Indeed one of those has HotPlug, but the other does not.
pcib3@pci0:2:1:0:       class=0x060400 rev=0xca hdr=0x01 vendor=0x10b5 device=0x8724 subvendor=0x16b8 subdevice=0x7404
    vendor     = 'PLX Technology, Inc.'
    device     = 'PEX 8724 24-Lane, 6-Port PCI Express Gen 3 (8 GT/s) Switch, 19 x 19mm FCBGA'
    class      = bridge
    subclass   = PCI-PCI
    cap 01[40] = powerspec 3  supports D0 D3  current D0
    cap 05[48] = MSI supports 8 messages, 64 bit, vector masks
    cap 10[68] = PCI-Express 2 downstream port max data 256(1024) RO NS ARI disabled
                 max read 128
                 link x4(x4) speed 8.0(8.0) ASPM disabled(L1)
                 slot 1 power limit 25000 mW HotPlug(present) Attn Button PC(off) MRL(open)
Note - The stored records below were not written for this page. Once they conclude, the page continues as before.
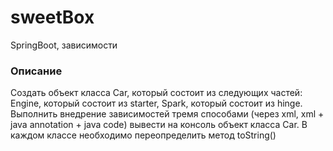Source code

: # sweetBox

SpringBoot, зависимости

### Описание

Создать объект класса Car, который состоит из следующих частей:
Engine, который состоит из starter,
Spark, который состоит из hinge.
Выполнить внедрение зависимостей тремя способами (через xml, xml + java annotation + java code) вывести на консоль объект класса Car.
В каждом классе необходимо переопределить метод toString()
    cap 0d[a4] = PCI Bridge subvendor=0x16b8 subdevice=0x7404
    ecap 0003[100] = Serial 1 ca870010b5df0e00
    ecap 0001[fb4] = AER 1 0 fatal 0 non-fatal 0 corrected
    ecap 0004[138] = Power Budgeting 1
    ecap 0019[10c] = PCIe Sec 1 lane errors 0
    ecap 0002[148] = VC 1 max VC0
    ecap 0012[e00] = Multicast 1
    ecap 000d[f24] = ACS 1 Source Validation disabled, Translation Blocking disabled
                     P2P Req Redirect disabled, P2P Cmpl Redirect disabled
                     P2P Upstream Forwarding disabled, P2P Egress Control disabled
                     P2P Direct Translated disabled, Enhanced Capability unavailable
    ecap 000b[b70] = Vendor [1] ID 0001 Rev 0 Length 16
pcib4@pci0:2:2:0:       class=0x060400 rev=0xca hdr=0x01 vendor=0x10b5 device=0x8724 subvendor=0x16b8 subdevice=0x7404
    vendor     = 'PLX Technology, Inc.'
    device     = 'PEX 8724 24-Lane, 6-Port PCI Express Gen 3 (8 GT/s) Switch, 19 x 19mm FCBGA'
    class      = bridge
    subclass   = PCI-PCI
    cap 01[40] = powerspec 3  supports D0 D3  current D0
    cap 05[48] = MSI supports 8 messages, 64 bit, vector masks
    cap 10[68] = PCI-Express 2 downstream port max data 256(1024) RO NS ARI disabled
                 max read 128
                 link x4(x4) speed 8.0(8.0) ASPM disabled(L1)
                 slot 2 power limit 25000 mW
    cap 0d[a4] = PCI Bridge subvendor=0x16b8 subdevice=0x7404
    ecap 0003[100] = Serial 1 ca870010b5df0e00
    ecap 0001[fb4] = AER 1 0 fatal 0 non-fatal 0 corrected
    ecap 0004[138] = Power Budgeting 1
    ecap 0019[10c] = PCIe Sec 1 lane errors 0
    ecap 0002[148] = VC 1 max VC0
    ecap 0012[e00] = Multicast 1
    ecap 000d[f24] = ACS 1 Source Validation disabled, Translation Blocking disabled
                     P2P Req Redirect disabled, P2P Cmpl Redirect disabled
                     P2P Upstream Forwarding disabled, P2P Egress Control disabled
                     P2P Direct Translated disabled, Enhanced Capability unavailable
    ecap 000b[b70] = Vendor [1] ID 0001 Rev 0 Length 16


What's more strange, I can now mount the nvme0 drive on pci3 (which has HP), even though it didn't work before. Attempting to mount nvme1 still doesn't work.